La délibération mise aux voix, est adoptée par 26 voix pour, 2 voix contre (MM. FAMEL, CHARRIER) et 3 abstentions (MM. BELMONTE, BOBET, VILATTE).
Dossier n° 122-2024 – Grand Cubzaguais communauté de communes – Rapport annuel 2023 (Rapporteur : Mickaël COURSEAUX)
Conformément aux dispositions de l’article L.5211-39 du code général des collectivités territoriales, le président de l’EPCI adresse chaque année au maire de chaque commune membre, un rapport retraçant l’activité de l’éta- blissement. Ce rapport fait l’objet d’une communication au conseil municipal.
Mme MONSEIGNE : On arrive au rapport annuel de la communauté de communes. Et à l'unanimité, on a désigné Mickaël COURSEAUX. Juste, le rapport annuel arrive très tard. On l'a présenté en communauté de communes. Il arrive très tard, parce que la communauté de communes m'avait envoyé à moi, sur mon adresse personnelle le rapport d'activité en fin d'été. D'habitude, les rapports arrivent sur les boîtes des services et donc, moi, je n’ai pas fait attention et je ne l'ai pas transféré, donc on s'est inquiété en disant : on n'a pas vu le rapport d'activité. Valérie ALAPHILIPPE s'est inquiétée. Et en fin de compte, on le présente quand même in extremis en fin d'année, comme la loi le veut.

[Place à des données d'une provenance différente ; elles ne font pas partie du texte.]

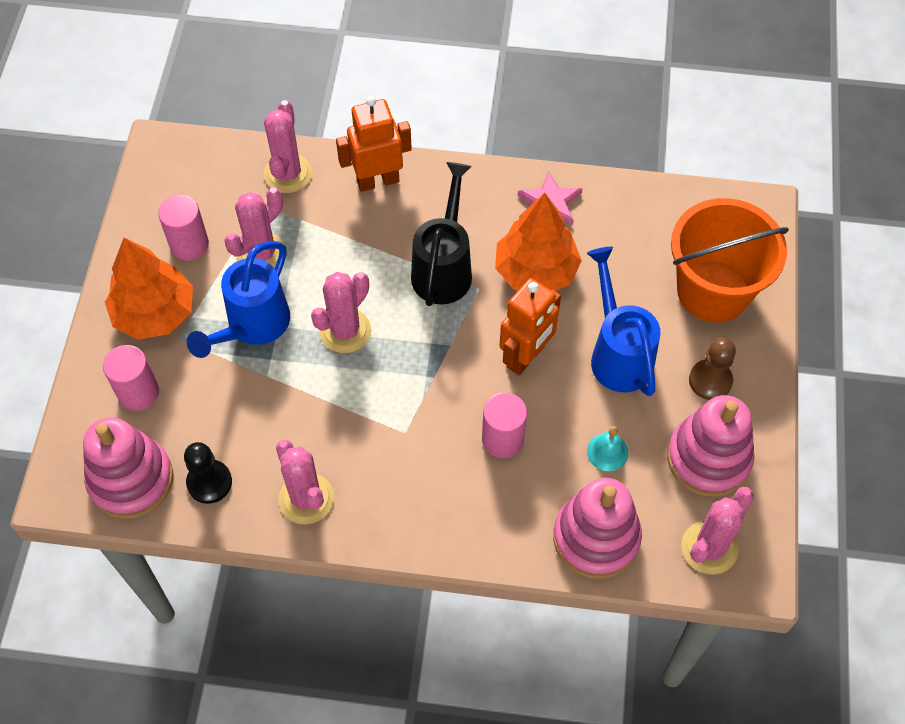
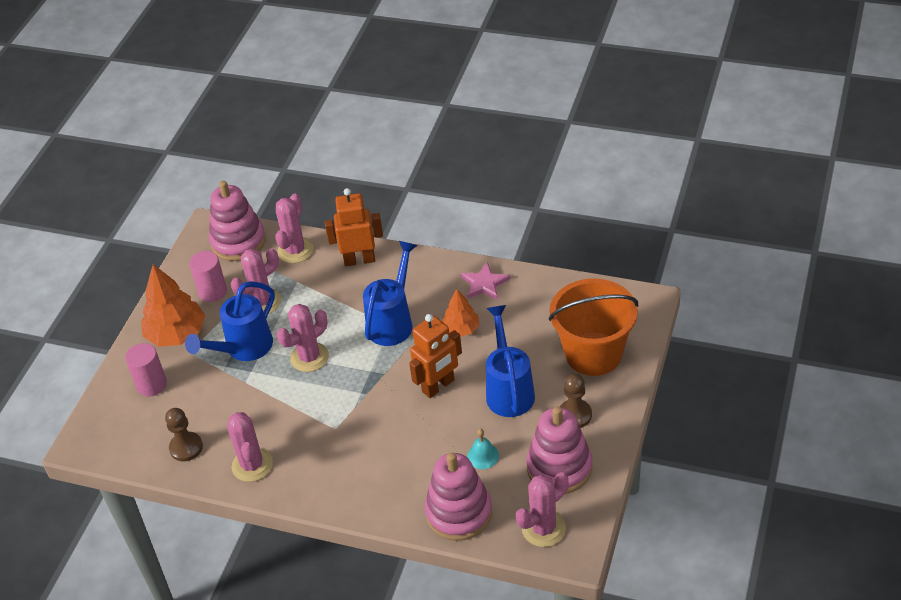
camera: 15 degrees right, 15 degrees down
(131, 479) = (132, 440): pink stacking toy -> pink stacking toy (238, 241)
(209, 482) = (186, 447): black pawn -> brown pawn
(444, 268) = (393, 322): black watering can -> blue watering can
(502, 439) = (406, 440): pink cylinder -> none
(536, 271) = (461, 329): orange tree -> orange tree, size x0.58

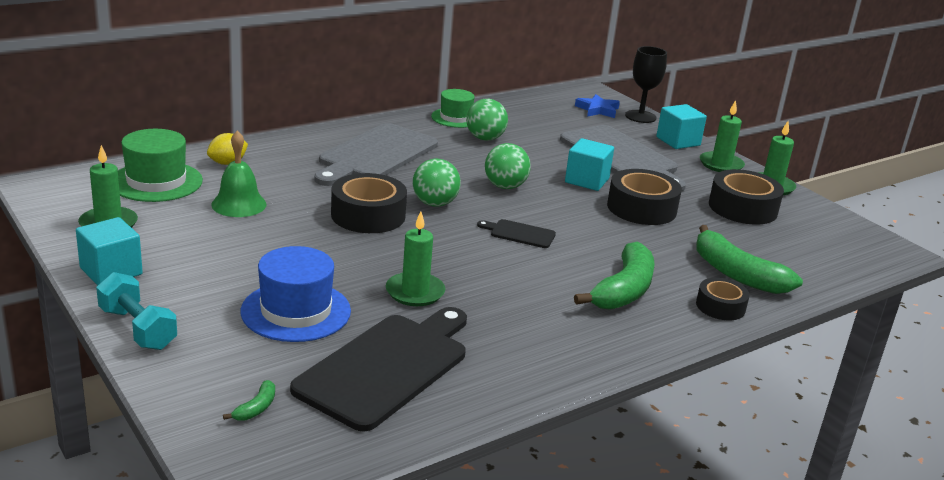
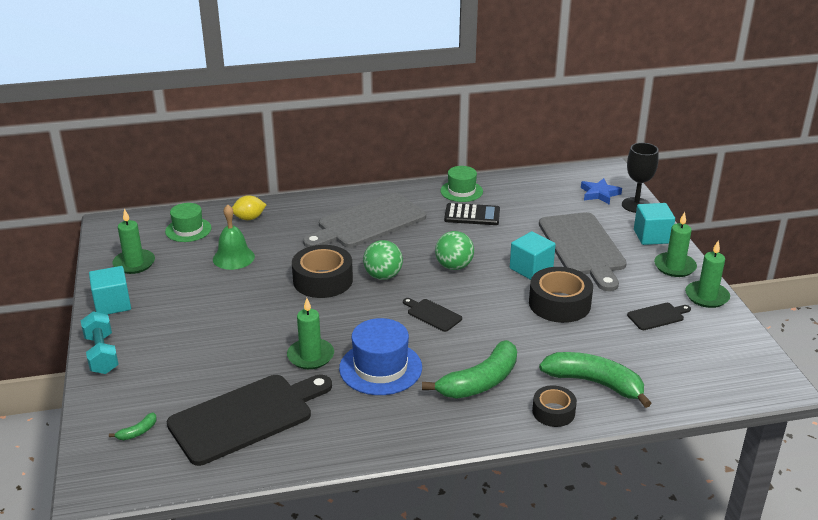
camera: 25 degrees right, 5 degrees up
(156, 182) = (188, 230): green hat -> green hat, size x0.67
(296, 311) = (214, 358): blue hat -> blue hat (380, 368)
(485, 138) = (472, 215): green ball -> black calculator
(736, 274) = (594, 383): green banana -> green banana turned 135 degrees clockwise
(742, 208) = (657, 316): black tape -> black cutting board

La présidente n'est pas forcément disponible, mais Mickaël va le faire très bien.
M. COURSEAUX : Très rapidement. Je ne vais pas tout vous passer. Je vais vous faire un petit rappel. On est dans l'année 2023 déjà. Je vais vous faire un petit rappel de tout ce qui s'est passé, mais assez rapidement. Après, vous avez tous les éléments dedans. Ce qui est intéressant aussi à la fin, c’est que vous avez par ville de la communauté de communes, qui a eu accès aux services. Cela, c'est aussi intéressant à regarder. 2023, à la communauté de communes, c'était l’inauguration de la piscine en avril, le lancement du permis de louer en janvier. On vient d'en parler, on a complété les compétences de la communauté de communes dans le domaine de la solidarité et du social ainsi que dans celui de la culture. Après, on a relancé l'aide à l'achat vélo. On a refait la fête du vélo une deuxième fois en juin. La communauté de communes a obtenu le label Écolo-Crèche, notamment avec le système de couches lavables. En 2023, en janvier, le projet alimentaire de territoire a été labellisé pour les 6 ans. Il y a eu, en mai 2023 aussi l’ouverture de l'hôtel sur la ZAC. Voilà un peu les grands moments de 2023. C'est presque 38 000 habitants, 16 communes, 125 agents. Il y a deux relais de petite enfance, deux micro crèches, 7 accueils de loisirs sans hébergement, 2 PRIJ, 2 piscines en fonctionnement, celle de Saint- André-de-Cubzac et celle de Bourg l'été, une école de musique, une cyber base à Bourg, la maison des services au public, un office de tourisme et un bureau d'informations touristiques. C'est aussi le service de transport à la demande qui fonctionne toute l'année, le service droit des sols et les aires d'accueil du voyage. Voilà un peu très rapidement ce que vous allez pouvoir trouver quand vous prendrez le temps de lire ce rapport d'activités et tout ce qui s'est passé en 2023. Et il y a toute la partie budget aussi que vous allez retrouver.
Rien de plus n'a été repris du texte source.